A justiça e o dinheiro

“Melhor é o pouco do justo do que a riqueza de muitos ímpios” (Salmos 37.16)

Acreditamos mesmo nisso? Facilmente concordamos que é melhor ser justo que ímpio. Mas, e quando a riqueza entra no assunto? Para o salmista é melhor o pouco de um justo que a riqueza de muitos ímpios! Ele faz uma declaração ética muito forte e importante. Estamos com ele? O que há de tão bom em ser justo, correto, que supere o que o dinheiro pode comprar, num mundo em que o dinheiro parece que pode comprar quase tudo? Num mundo que nos leva a acreditar que sempre falta algo e que, para obtermos, é preciso dinheiro?

Num mundo assim é muito mais comum pensarmos em dinheiro do que em justiça. Nos ocupamos mais de nossos créditos e débitos do que de nossos erros e acertos. Num ambiente em que Deus é esquecido ou fica restrito a momentos e templos, ficamos sujeitos ao risco de comprometer valores e princípios por vantagens e prazeres. Mas devemos refletir melhor e escolher novos caminhos. Devemos amar a justiça mais do que amamos o dinheiro. O amor ao dinheiro é problema certo e nos afasta do cuidado e da bondade de Deus. Amar a justiça leva-nos para mais perto de Deus, pois Ele é justo. O cuidado de Deus está sobre os justos, mas Ele reprova o caminho dos ímpios.

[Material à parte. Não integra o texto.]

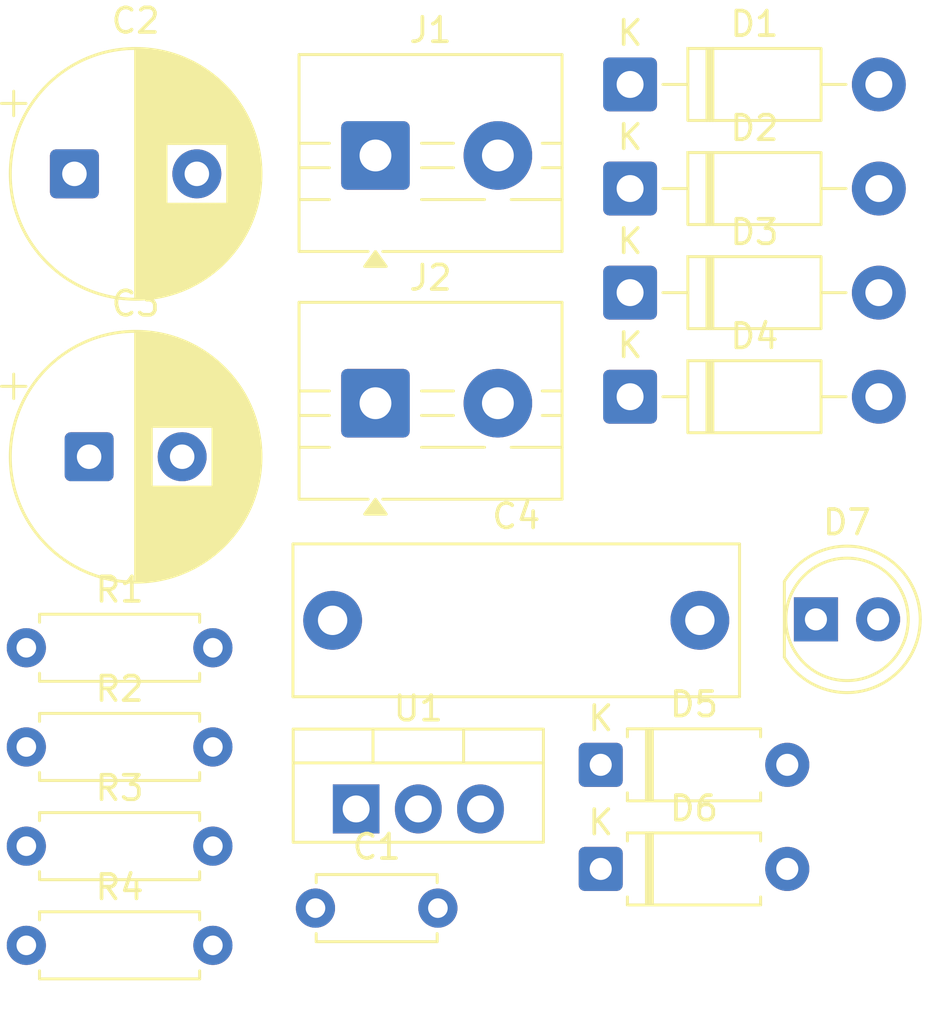
<source format=kicad_pcb>
(kicad_pcb
	(version 20241229)
	(generator "pcbnew")
	(generator_version "9.0")
	(general
		(thickness 1.6)
		(legacy_teardrops no)
	)
	(paper "A4")
	(layers
		(0 "F.Cu" signal)
		(2 "B.Cu" signal)
		(9 "F.Adhes" user "F.Adhesive")
		(11 "B.Adhes" user "B.Adhesive")
		(13 "F.Paste" user)
		(15 "B.Paste" user)
		(5 "F.SilkS" user "F.Silkscreen")
		(7 "B.SilkS" user "B.Silkscreen")
		(1 "F.Mask" user)
		(3 "B.Mask" user)
		(17 "Dwgs.User" user "User.Drawings")
		(19 "Cmts.User" user "User.Comments")
		(21 "Eco1.User" user "User.Eco1")
		(23 "Eco2.User" user "User.Eco2")
		(25 "Edge.Cuts" user)
		(27 "Margin" user)
		(31 "F.CrtYd" user "F.Courtyard")
		(29 "B.CrtYd" user "B.Courtyard")
		(35 "F.Fab" user)
		(33 "B.Fab" user)
		(39 "User.1" user)
		(41 "User.2" user)
		(43 "User.3" user)
		(45 "User.4" user)
	)
	(setup
		(pad_to_mask_clearance 0)
		(allow_soldermask_bridges_in_footprints no)
		(tenting front back)
		(pcbplotparams
			(layerselection 0x00000000_00000000_55555555_5755f5ff)
			(plot_on_all_layers_selection 0x00000000_00000000_00000000_00000000)
			(disableapertmacros no)
			(usegerberextensions no)
			(usegerberattributes yes)
			(usegerberadvancedattributes yes)
			(creategerberjobfile yes)
			(dashed_line_dash_ratio 12.000000)
			(dashed_line_gap_ratio 3.000000)
			(svgprecision 4)
			(plotframeref no)
			(mode 1)
			(useauxorigin no)
			(hpglpennumber 1)
			(hpglpenspeed 20)
			(hpglpendiameter 15.000000)
			(pdf_front_fp_property_popups yes)
			(pdf_back_fp_property_popups yes)
			(pdf_metadata yes)
			(pdf_single_document no)
			(dxfpolygonmode yes)
			(dxfimperialunits yes)
			(dxfusepcbnewfont yes)
			(psnegative no)
			(psa4output no)
			(plot_black_and_white yes)
			(sketchpadsonfab no)
			(plotpadnumbers no)
			(hidednponfab no)
			(sketchdnponfab yes)
			(crossoutdnponfab yes)
			(subtractmaskfromsilk no)
			(outputformat 1)
			(mirror no)
			(drillshape 1)
			(scaleselection 1)
			(outputdirectory "")
		)
	)
	(net 0 "")
	(net 1 "Net-(D1-K)")
	(net 2 "GND")
	(net 3 "/5V")
	(net 4 "Net-(J1-Pin_2)")
	(net 5 "Net-(D1-A)")
	(net 6 "Net-(D3-A)")
	(net 7 "Net-(D5-A)")
	(net 8 "Net-(D6-A)")
	(net 9 "Net-(D7-A)")
	(footprint "Package_TO_SOT_THT:TO-220-3_Vertical" (layer "F.Cu") (at 180.49 118.45))
	(footprint "LED_THT:LED_D5.0mm" (layer "F.Cu") (at 199.27 110.71))
	(footprint "Capacitor_THT:CP_Radial_D10.0mm_P3.80mm" (layer "F.Cu") (at 169.584646 104.07))
	(footprint "Resistor_THT:R_Axial_DIN0207_L6.3mm_D2.5mm_P7.62mm_Horizontal" (layer "F.Cu") (at 167.02 111.87))
	(footprint "Diode_THT:D_A-405_P7.62mm_Horizontal" (layer "F.Cu") (at 190.48 120.9))
	(footprint "Diode_THT:D_DO-41_SOD81_P10.16mm_Horizontal" (layer "F.Cu") (at 191.68 93.12))
	(footprint "Diode_THT:D_DO-41_SOD81_P10.16mm_Horizontal" (layer "F.Cu") (at 191.68 101.62))
	(footprint "Capacitor_THT:C_Disc_D4.7mm_W2.5mm_P5.00mm" (layer "F.Cu") (at 178.83 122.5))
	(footprint "Resistor_THT:R_Axial_DIN0207_L6.3mm_D2.5mm_P7.62mm_Horizontal" (layer "F.Cu") (at 167.02 119.97))
	(footprint "Resistor_THT:R_Axial_DIN0207_L6.3mm_D2.5mm_P7.62mm_Horizontal" (layer "F.Cu") (at 167.02 115.92))
	(footprint "Diode_THT:D_A-405_P7.62mm_Horizontal" (layer "F.Cu") (at 190.48 116.65))
	(footprint "Resistor_THT:R_Axial_DIN0207_L6.3mm_D2.5mm_P7.62mm_Horizontal" (layer "F.Cu") (at 167.02 124.02))
	(footprint "Diode_THT:D_DO-41_SOD81_P10.16mm_Horizontal" (layer "F.Cu") (at 191.68 88.87))
	(footprint "Capacitor_THT:CP_Radial_D10.0mm_P5.00mm" (layer "F.Cu") (at 168.984646 92.52))
	(footprint "TerminalBlock:TerminalBlock_MaiXu_MX126-5.0-02P_1x02_P5.00mm" (layer "F.Cu") (at 181.28 91.77))
	(footprint "TerminalBlock:TerminalBlock_MaiXu_MX126-5.0-02P_1x02_P5.00mm" (layer "F.Cu") (at 181.28 101.885))
	(footprint "Diode_THT:D_DO-41_SOD81_P10.16mm_Horizontal" (layer "F.Cu") (at 191.68 97.37))
	(footprint "Capacitor_THT:C_Rect_L18.0mm_W6.0mm_P15.00mm_FKS3_FKP3" (layer "F.Cu") (at 179.53 110.75))
	(embedded_fonts no)
)

</source>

A espiritualidade que nos dá coragem para escolher a justiça é maior que a mera religiosidade, por mais intensa que pareça. Não se trata de ser protestante ou católico, renovado ou tradicional, mas de agir corretamente. Trata-se do quanto nossa fé em Deus afeta nosso estilo de vida. O pouco do justo é melhor porque é a comprovação de que nos habita uma fé verdadeira, que dá sentido e direção à nossa devoção e produz o que é certo, justo e bom. Precisamos ser mais justos. Essa é a forma certa de manifestarmos que, de fato, somos cristãos.